— Но…
— Я понятия не имею, что натворили эти двое. И ты, подозреваю, тоже. Но готов спорить, на смертную казнь их проступок вряд ли тянет. Тем более, она всё равно запрещена. А значит и думать не о чем. Пошли.
— Драть твою лису на дне колодца! — с чувством сказал я. — Конечно ты прав. Но как же мне всё это не нра…
— Веслом.
— Что?!
Я, признаться, решил, что Нумминорих уже обезумел. Заранее, авансом, чтобы нечего было терять.
— Лису драть веслом, — объяснил он. — Драть твою лису веслом на дне колодца. Это выражение я знаю. В моей монографии о традиционной шимарской брани ему была посвящена целая глава.
— Мать твою за ногу.
— А это не знаю! Неужели тоже шимарское?
— Нет. Это — моё.
— Слушай, ты же наверное кучу интересных ругательств знаешь, — оживился Нумминорих. — Даже из других миров! А я тебя толком никогда не расспрашивал. И даже до бешенства всего пару раз доводил — не так это оказалось просто, как все рассказывают…

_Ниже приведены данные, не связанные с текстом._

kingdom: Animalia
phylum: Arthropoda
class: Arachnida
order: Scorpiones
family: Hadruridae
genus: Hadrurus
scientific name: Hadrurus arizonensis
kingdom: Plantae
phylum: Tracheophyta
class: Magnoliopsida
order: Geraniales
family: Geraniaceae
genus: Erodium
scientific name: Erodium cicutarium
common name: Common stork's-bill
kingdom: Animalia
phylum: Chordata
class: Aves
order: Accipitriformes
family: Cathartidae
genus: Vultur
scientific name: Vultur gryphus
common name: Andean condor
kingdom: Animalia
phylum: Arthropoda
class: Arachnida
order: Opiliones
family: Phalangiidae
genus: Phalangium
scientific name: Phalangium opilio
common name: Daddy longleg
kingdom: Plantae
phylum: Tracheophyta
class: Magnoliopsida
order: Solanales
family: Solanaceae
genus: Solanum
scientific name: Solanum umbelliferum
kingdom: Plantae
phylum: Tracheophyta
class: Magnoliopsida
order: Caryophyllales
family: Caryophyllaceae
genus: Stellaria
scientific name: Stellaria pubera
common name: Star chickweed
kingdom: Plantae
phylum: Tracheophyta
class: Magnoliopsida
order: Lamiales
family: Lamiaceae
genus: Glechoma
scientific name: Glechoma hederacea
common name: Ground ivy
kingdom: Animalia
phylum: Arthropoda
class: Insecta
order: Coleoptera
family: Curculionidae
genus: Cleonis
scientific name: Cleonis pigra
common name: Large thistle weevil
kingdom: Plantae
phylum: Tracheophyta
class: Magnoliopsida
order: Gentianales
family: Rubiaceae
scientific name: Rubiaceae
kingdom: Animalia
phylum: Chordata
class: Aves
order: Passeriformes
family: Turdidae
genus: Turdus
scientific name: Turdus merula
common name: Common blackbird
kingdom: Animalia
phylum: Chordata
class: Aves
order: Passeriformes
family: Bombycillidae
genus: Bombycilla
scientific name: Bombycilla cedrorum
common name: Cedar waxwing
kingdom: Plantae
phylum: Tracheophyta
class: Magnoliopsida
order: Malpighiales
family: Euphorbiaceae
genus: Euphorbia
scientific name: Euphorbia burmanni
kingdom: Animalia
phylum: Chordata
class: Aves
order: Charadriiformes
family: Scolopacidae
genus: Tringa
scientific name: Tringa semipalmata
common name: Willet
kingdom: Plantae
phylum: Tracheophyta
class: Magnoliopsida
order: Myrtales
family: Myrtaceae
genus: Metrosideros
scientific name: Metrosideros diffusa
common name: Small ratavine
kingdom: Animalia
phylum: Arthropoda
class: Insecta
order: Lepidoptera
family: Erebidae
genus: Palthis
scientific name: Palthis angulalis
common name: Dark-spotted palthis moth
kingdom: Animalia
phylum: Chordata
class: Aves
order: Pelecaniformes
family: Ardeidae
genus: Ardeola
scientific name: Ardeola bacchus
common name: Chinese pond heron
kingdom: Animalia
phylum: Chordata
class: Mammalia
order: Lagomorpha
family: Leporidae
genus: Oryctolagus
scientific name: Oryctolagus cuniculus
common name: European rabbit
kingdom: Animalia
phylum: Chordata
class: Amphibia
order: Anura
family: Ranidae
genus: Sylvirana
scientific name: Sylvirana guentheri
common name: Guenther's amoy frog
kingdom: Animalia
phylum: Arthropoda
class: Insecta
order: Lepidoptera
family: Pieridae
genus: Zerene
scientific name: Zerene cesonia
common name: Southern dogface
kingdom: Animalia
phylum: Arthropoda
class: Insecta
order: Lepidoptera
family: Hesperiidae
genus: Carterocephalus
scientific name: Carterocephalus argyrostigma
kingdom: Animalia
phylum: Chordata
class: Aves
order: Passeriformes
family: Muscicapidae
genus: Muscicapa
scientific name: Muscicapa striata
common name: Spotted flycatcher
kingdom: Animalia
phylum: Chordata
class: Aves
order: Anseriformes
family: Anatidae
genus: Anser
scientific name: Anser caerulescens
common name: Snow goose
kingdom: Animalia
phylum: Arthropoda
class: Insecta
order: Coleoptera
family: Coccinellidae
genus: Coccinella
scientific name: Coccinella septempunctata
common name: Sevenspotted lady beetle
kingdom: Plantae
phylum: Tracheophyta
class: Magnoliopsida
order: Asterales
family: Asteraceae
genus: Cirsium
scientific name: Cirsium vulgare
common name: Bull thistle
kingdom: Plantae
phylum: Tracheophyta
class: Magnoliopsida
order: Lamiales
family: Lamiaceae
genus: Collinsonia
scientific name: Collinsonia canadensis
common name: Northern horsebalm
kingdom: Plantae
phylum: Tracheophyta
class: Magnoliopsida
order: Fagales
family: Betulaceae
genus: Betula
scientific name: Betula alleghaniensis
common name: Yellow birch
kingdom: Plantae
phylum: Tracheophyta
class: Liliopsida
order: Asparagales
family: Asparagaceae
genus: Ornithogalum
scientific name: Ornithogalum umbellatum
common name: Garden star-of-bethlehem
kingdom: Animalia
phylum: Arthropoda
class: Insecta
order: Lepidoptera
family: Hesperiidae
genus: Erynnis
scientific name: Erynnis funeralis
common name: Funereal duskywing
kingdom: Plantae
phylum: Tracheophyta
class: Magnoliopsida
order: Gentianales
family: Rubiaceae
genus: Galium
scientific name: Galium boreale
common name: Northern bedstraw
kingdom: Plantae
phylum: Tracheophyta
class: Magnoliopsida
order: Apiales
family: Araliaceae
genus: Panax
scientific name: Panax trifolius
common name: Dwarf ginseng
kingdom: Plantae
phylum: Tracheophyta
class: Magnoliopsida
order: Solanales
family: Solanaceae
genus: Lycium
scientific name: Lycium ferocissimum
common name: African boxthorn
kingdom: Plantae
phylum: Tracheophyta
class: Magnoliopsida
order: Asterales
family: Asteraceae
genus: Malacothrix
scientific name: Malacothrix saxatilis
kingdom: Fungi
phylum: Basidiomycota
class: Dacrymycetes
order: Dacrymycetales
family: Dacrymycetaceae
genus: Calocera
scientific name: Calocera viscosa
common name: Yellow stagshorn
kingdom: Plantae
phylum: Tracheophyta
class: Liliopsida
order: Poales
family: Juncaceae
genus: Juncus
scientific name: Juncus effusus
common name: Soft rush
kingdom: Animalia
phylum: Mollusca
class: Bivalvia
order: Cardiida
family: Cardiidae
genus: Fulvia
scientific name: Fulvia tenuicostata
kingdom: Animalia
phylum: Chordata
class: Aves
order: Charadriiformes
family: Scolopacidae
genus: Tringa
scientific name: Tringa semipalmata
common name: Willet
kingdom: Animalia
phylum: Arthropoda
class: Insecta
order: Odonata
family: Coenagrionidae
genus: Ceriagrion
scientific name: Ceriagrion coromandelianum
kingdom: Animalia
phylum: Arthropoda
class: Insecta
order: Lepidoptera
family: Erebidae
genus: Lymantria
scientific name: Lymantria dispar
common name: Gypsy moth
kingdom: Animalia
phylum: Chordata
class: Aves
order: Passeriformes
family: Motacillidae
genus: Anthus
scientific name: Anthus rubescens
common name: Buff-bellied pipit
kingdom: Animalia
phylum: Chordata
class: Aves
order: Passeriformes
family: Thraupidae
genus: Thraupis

— Намёк понял, — усмехнулся я. — Ладно, буду тебя развлекать.
Ещё никогда я так не сожалел, что всю жизнь был сравнительно приличным человеком. И знакомых выбирал неосмотрительно, не задумываясь об интеллектуальной выгоде. В смысле, совершенно не заботился о возможности получить от них новые полезные знания. Всё, конечно, потому, что у меня нет дара предвидения. Иначе, томимый предчувствием наступления сегодняшнего дня, с утра до вечера сидел бы в портовых трактирах, стал бы там в доску своим, и пьяные грузчики нашёптывали бы мне свои трёхэтажные секреты, доверчиво склонив голову на плечо. А я бы тайком записывал.
Но я профукал возможность серьёзно подготовиться к самому ответственному выступлению в своей жизни. Поэтому добрая половина брани, которую услышал от меня Нумминорих, пока мы в полной темноте пробирались по заросшей тропинке, была результатом вдохновенной импровизации. Может, оно и неплохо. Ни одно коллективное бессознательное не додумалось бы разместить целую вселенную голодных демонов в одной тощей рыбьей заднице, или, скажем, настоятельно рекомендовать собеседнику продолжительную пешую прогулку по закоулкам памяти пасущейся в Хумгате бешеной козы.
А я смог.
Нумминорих сперва от души веселился и комментировал услышанное. Потом перестал. Я предпочитал думать, что ему просто надоело, хотя и сам понимал: дело плохо, мы приближаемся к центру круга, который начертил бы Мелифаро, окажись он здесь в сопровождении пары дюжин патрульных, чтобы обозначить на карте очередное место, из которого ушла магия Сердца Мира. «Мёртвую зону», едрить её налево. Или направо, как сердце подскажет, в таком ответственном деле его слово — закон.